▶ **Task details**:
The whole listing below needs to be duplicated exactly, pictures aside.

▶ **Records provided**:

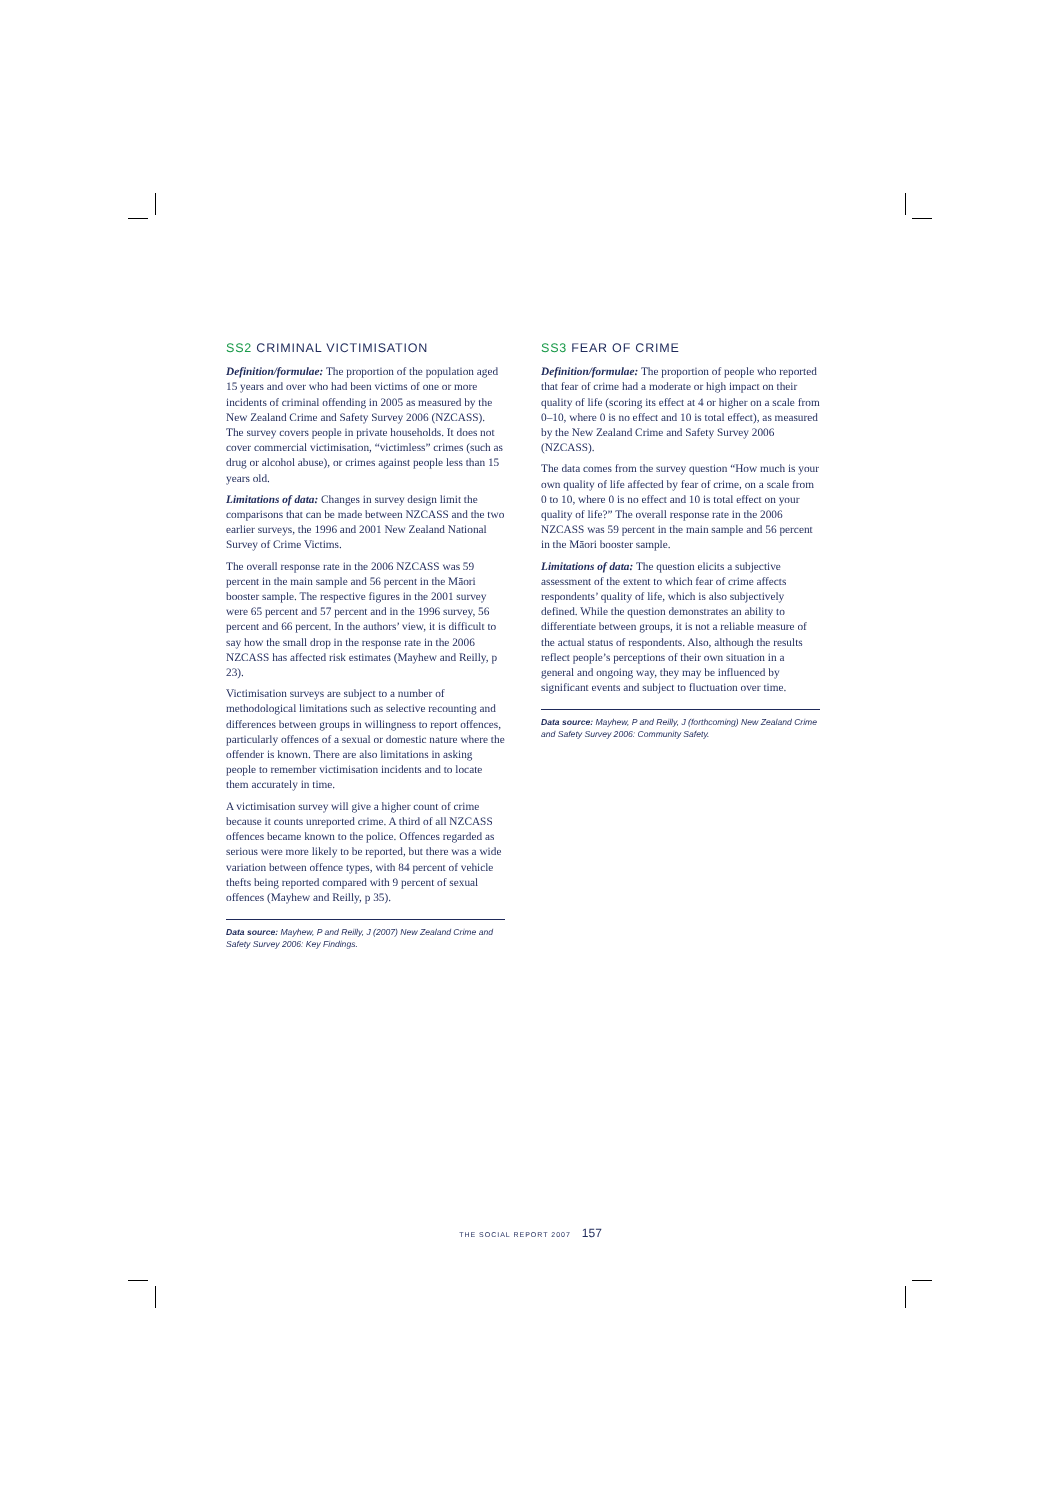SS2 CRIMINAL VICTIMISATION
Definition/formulae: The proportion of the population aged 15 years and over who had been victims of one or more incidents of criminal offending in 2005 as measured by the New Zealand Crime and Safety Survey 2006 (NZCASS). The survey covers people in private households. It does not cover commercial victimisation, “victimless” crimes (such as drug or alcohol abuse), or crimes against people less than 15 years old.
Limitations of data: Changes in survey design limit the comparisons that can be made between NZCASS and the two earlier surveys, the 1996 and 2001 New Zealand National Survey of Crime Victims.
The overall response rate in the 2006 NZCASS was 59 percent in the main sample and 56 percent in the Māori booster sample. The respective figures in the 2001 survey were 65 percent and 57 percent and in the 1996 survey, 56 percent and 66 percent. In the authors’ view, it is difficult to say how the small drop in the response rate in the 2006 NZCASS has affected risk estimates (Mayhew and Reilly, p 23).
Victimisation surveys are subject to a number of methodological limitations such as selective recounting and differences between groups in willingness to report offences, particularly offences of a sexual or domestic nature where the offender is known. There are also limitations in asking people to remember victimisation incidents and to locate them accurately in time.
A victimisation survey will give a higher count of crime because it counts unreported crime. A third of all NZCASS offences became known to the police. Offences regarded as serious were more likely to be reported, but there was a wide variation between offence types, with 84 percent of vehicle thefts being reported compared with 9 percent of sexual offences (Mayhew and Reilly, p 35).
Data source: Mayhew, P and Reilly, J (2007) New Zealand Crime and Safety Survey 2006: Key Findings.
SS3 FEAR OF CRIME
Definition/formulae: The proportion of people who reported that fear of crime had a moderate or high impact on their quality of life (scoring its effect at 4 or higher on a scale from 0–10, where 0 is no effect and 10 is total effect), as measured by the New Zealand Crime and Safety Survey 2006 (NZCASS).
The data comes from the survey question “How much is your own quality of life affected by fear of crime, on a scale from 0 to 10, where 0 is no effect and 10 is total effect on your quality of life?” The overall response rate in the 2006 NZCASS was 59 percent in the main sample and 56 percent in the Māori booster sample.
Limitations of data: The question elicits a subjective assessment of the extent to which fear of crime affects respondents’ quality of life, which is also subjectively defined. While the question demonstrates an ability to differentiate between groups, it is not a reliable measure of the actual status of respondents. Also, although the results reflect people’s perceptions of their own situation in a general and ongoing way, they may be influenced by significant events and subject to fluctuation over time.
Data source: Mayhew, P and Reilly, J (forthcoming) New Zealand Crime and Safety Survey 2006: Community Safety.
THE SOCIAL REPORT 2007 157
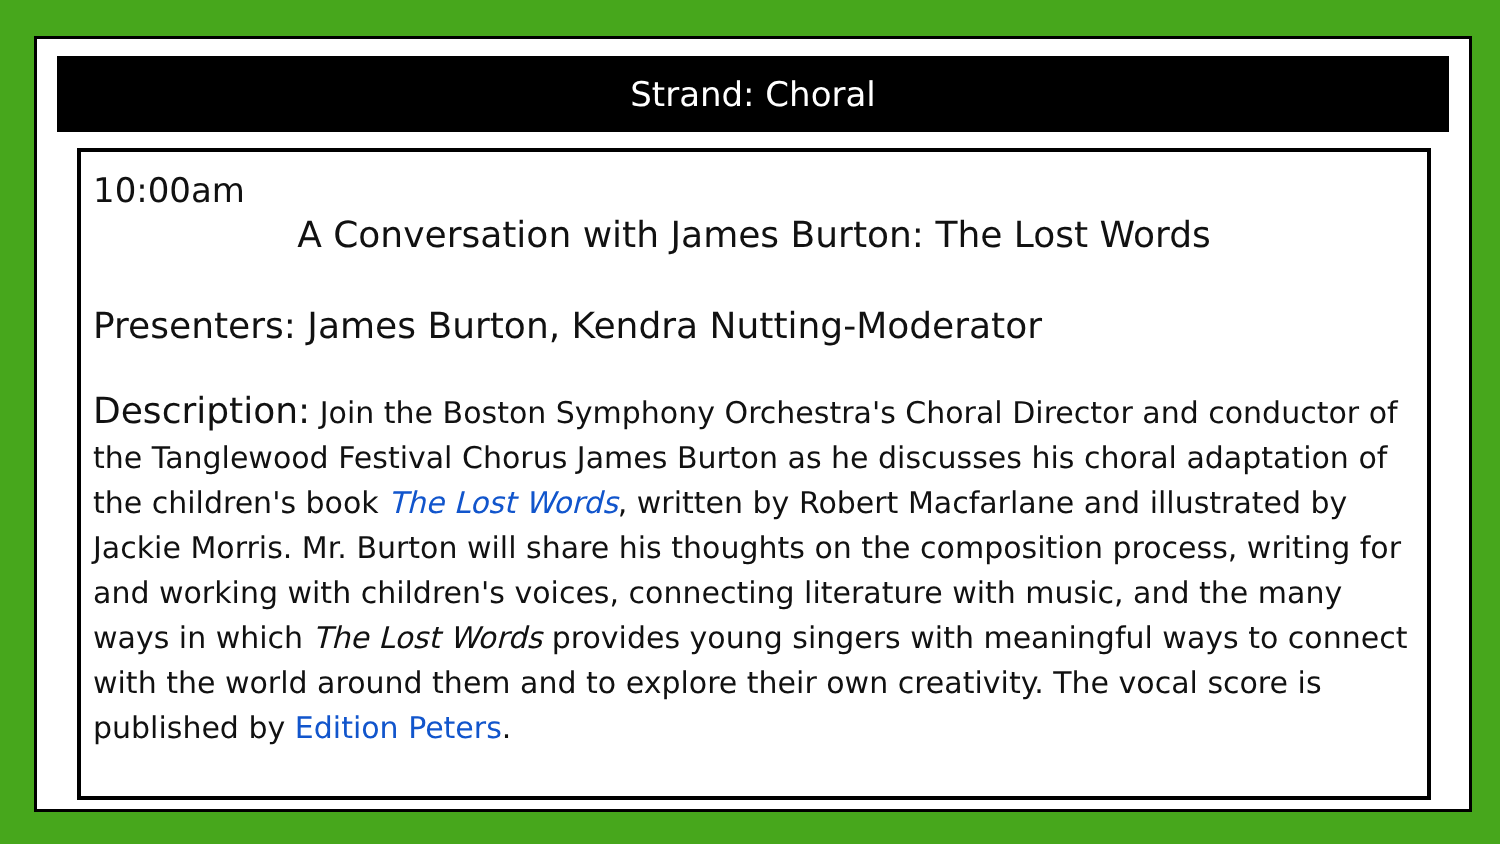Strand: Choral
10:00am
A Conversation with James Burton: The Lost Words
Presenters: James Burton, Kendra Nutting-Moderator
Description: Join the Boston Symphony Orchestra's Choral Director and conductor of the Tanglewood Festival Chorus James Burton as he discusses his choral adaptation of the children's book The Lost Words, written by Robert Macfarlane and illustrated by Jackie Morris. Mr. Burton will share his thoughts on the composition process, writing for and working with children's voices, connecting literature with music, and the many ways in which The Lost Words provides young singers with meaningful ways to connect with the world around them and to explore their own creativity. The vocal score is published by Edition Peters.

▶ **Result of the task**:
SS2 CRIMINAL VICTIMISATION
Definition/formulae: The proportion of the population aged 15 years and over who had been victims of one or more incidents of criminal offending in 2005 as measured by the New Zealand Crime and Safety Survey 2006 (NZCASS). The survey covers people in private households. It does not cover commercial victimisation, “victimless” crimes (such as drug or alcohol abuse), or crimes against people less than 15 years old.
Limitations of data: Changes in survey design limit the comparisons that can be made between NZCASS and the two earlier surveys, the 1996 and 2001 New Zealand National Survey of Crime Victims.
The overall response rate in the 2006 NZCASS was 59 percent in the main sample and 56 percent in the Māori booster sample. The respective figures in the 2001 survey were 65 percent and 57 percent and in the 1996 survey, 56 percent and 66 percent. In the authors’ view, it is difficult to say how the small drop in the response rate in the 2006 NZCASS has affected risk estimates (Mayhew and Reilly, p 23).
Victimisation surveys are subject to a number of methodological limitations such as selective recounting and differences between groups in willingness to report offences, particularly offences of a sexual or domestic nature where the offender is known. There are also limitations in asking people to remember victimisation incidents and to locate them accurately in time.
A victimisation survey will give a higher count of crime because it counts unreported crime. A third of all NZCASS offences became known to the police. Offences regarded as serious were more likely to be reported, but there was a wide variation between offence types, with 84 percent of vehicle thefts being reported compared with 9 percent of sexual offences (Mayhew and Reilly, p 35).
Data source: Mayhew, P and Reilly, J (2007) New Zealand Crime and Safety Survey 2006: Key Findings.
SS3 FEAR OF CRIME
Definition/formulae: The proportion of people who reported that fear of crime had a moderate or high impact on their quality of life (scoring its effect at 4 or higher on a scale from 0–10, where 0 is no effect and 10 is total effect), as measured by the New Zealand Crime and Safety Survey 2006 (NZCASS).
The data comes from the survey question “How much is your own quality of life affected by fear of crime, on a scale from 0 to 10, where 0 is no effect and 10 is total effect on your quality of life?” The overall response rate in the 2006 NZCASS was 59 percent in the main sample and 56 percent in the Māori booster sample.
Limitations of data: The question elicits a subjective assessment of the extent to which fear of crime affects respondents’ quality of life, which is also subjectively defined. While the question demonstrates an ability to differentiate between groups, it is not a reliable measure of the actual status of respondents. Also, although the results reflect people’s perceptions of their own situation in a general and ongoing way, they may be influenced by significant events and subject to fluctuation over time.
Data source: Mayhew, P and Reilly, J (forthcoming) New Zealand Crime and Safety Survey 2006: Community Safety.
THE SOCIAL REPORT 2007 157
Strand: Choral
10:00am
A Conversation with James Burton: The Lost Words
Presenters: James Burton, Kendra Nutting-Moderator
Description: Join the Boston Symphony Orchestra's Choral Director and conductor of the Tanglewood Festival Chorus James Burton as he discusses his choral adaptation of the children's book The Lost Words, written by Robert Macfarlane and illustrated by Jackie Morris. Mr. Burton will share his thoughts on the composition process, writing for and working with children's voices, connecting literature with music, and the many ways in which The Lost Words provides young singers with meaningful ways to connect with the world around them and to explore their own creativity. The vocal score is published by Edition Peters.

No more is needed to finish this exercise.